Areas Covered in the Session:
  • Examine the Importance of Feedback in the Workplace
  • Get six Tips on how to Receive Feedback and Six Tips on how to give Feedback
  • Learn Useful Phrases for Giving Feedback
  • Learn How to give your Boss Feedback

Who Will Benefit:
  • Anyone who Trains Employees on Soft Skills or is Responsible for Implementing change in their Organization
  • Everyone
Instructor:

Colleen Clarke is a highly recognized career specialist, corporate trainer, and workplace coach in the areas of career management and transition, communication and networking. For the past 20+ years she has inspired, through her training and counseling, thousands of people in groups and individually to maximize their career and workplace potential. Colleen graduated from the first class of coaching students from the Adler Institute as a certified Workplace Coach in 1999.

In 1990 Colleen founded a not for profit organization for unemployed business professionals called E.A.R.N., the Executive Advancement Resource Network. Over the 10 years she administered and facilitated Canada's most recognized support group, over 7000 job seekers benefited from the weekly motivational and educational meetings and workshops.

Colleen is a qualified MBTI Step 1 & 2, Personality Dimensions, True Colors and EQ-i2.0 facilitator. She is the author of Networking How to Build Relationships That Count and How to Get a Job and Keep It. Whether speaking or writing, Colleen insightfully and humorously shares with her audience the practical insights and "hands-on" approaches and techniques she has developed as a motivational leader.

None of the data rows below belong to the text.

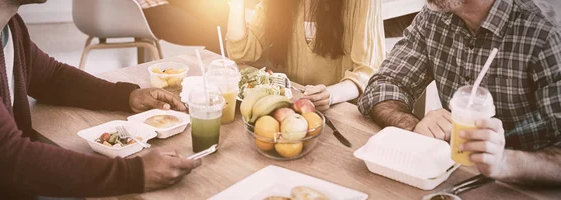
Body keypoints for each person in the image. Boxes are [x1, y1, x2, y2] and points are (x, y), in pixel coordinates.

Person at [0, 0, 201, 199]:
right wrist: (133, 174)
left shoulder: (7, 26)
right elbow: (8, 157)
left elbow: (51, 77)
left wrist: (126, 96)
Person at [359, 0, 561, 185]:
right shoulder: (434, 15)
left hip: (525, 188)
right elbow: (383, 85)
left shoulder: (547, 34)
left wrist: (505, 162)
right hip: (451, 178)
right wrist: (413, 127)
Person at [225, 0, 386, 111]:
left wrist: (330, 95)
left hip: (339, 112)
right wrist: (237, 4)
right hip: (286, 107)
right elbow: (241, 51)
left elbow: (368, 72)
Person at [137, 0, 229, 53]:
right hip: (147, 8)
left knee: (224, 14)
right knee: (218, 33)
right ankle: (211, 68)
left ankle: (213, 65)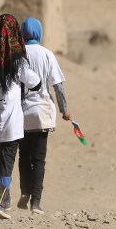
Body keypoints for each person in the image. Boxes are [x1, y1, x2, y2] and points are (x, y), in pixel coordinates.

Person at [0, 14, 41, 219]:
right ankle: (0, 202)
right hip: (10, 124)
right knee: (6, 164)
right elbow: (35, 83)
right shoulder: (18, 62)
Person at [17, 17, 72, 215]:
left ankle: (24, 191)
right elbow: (58, 86)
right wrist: (64, 110)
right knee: (39, 159)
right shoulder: (47, 54)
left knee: (24, 156)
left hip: (21, 113)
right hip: (42, 113)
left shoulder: (18, 55)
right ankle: (36, 203)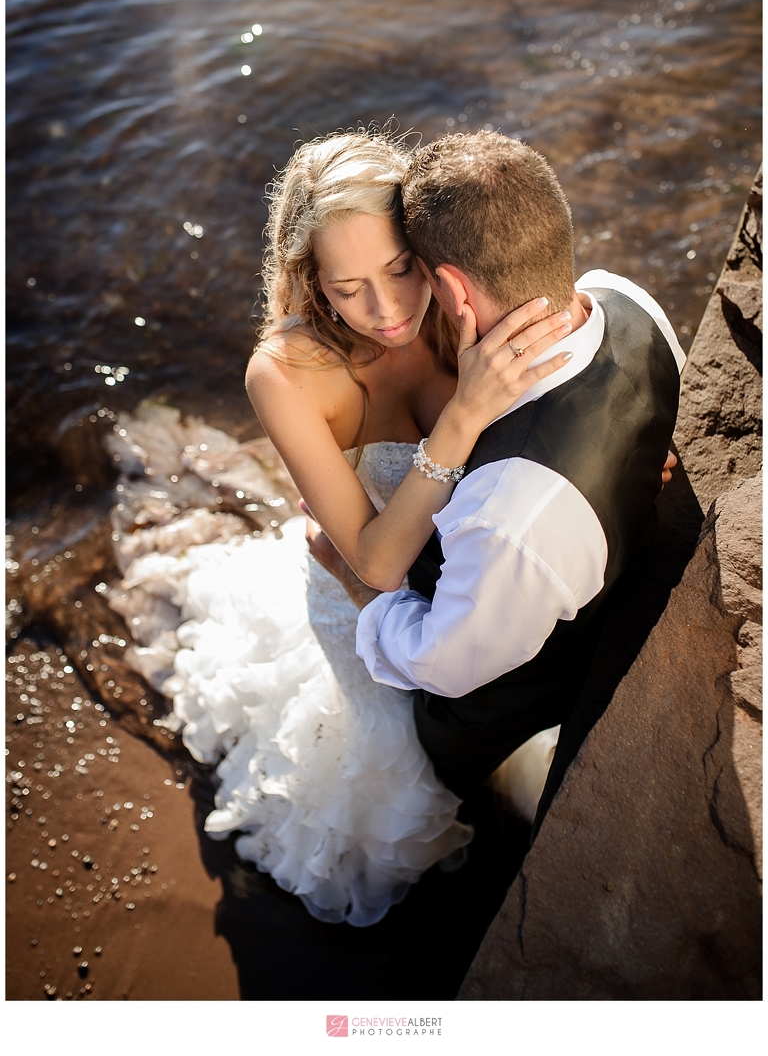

Often quoted in magazine, news articles and columns, Colleen has a plethora of radio and television interviews to her credit as well. She contributes monthly to Canada's national newspaper The Globe and Mail's Nine to Five workplace column. She wrote weekly for internet job sites Workopolis.com, Monster.ca and commuter newspapers 24 Hours and Metro Toronto. Colleen was a career advisor on Oprah's OWNetwork program "Million Dollar Neighborhood."

Whether coaching, counseling or training, Colleen exudes the passion and knowledge she has for her subject matter with humor and inspiration. Off hours you will find Colleen on the Board of Directors for the Ontario Association of Career Management and the National Communication Coaching Association, a committee member for The Toronto Police Services Division 55 Community Police Liaison Committee and an active member of the Toronto Beaches Lion’s club.

Colleen is a graduate of the University of Alberta, Edmonton, Alberta in Recreation Administration and has lived in Toronto, Ontario for 37 years.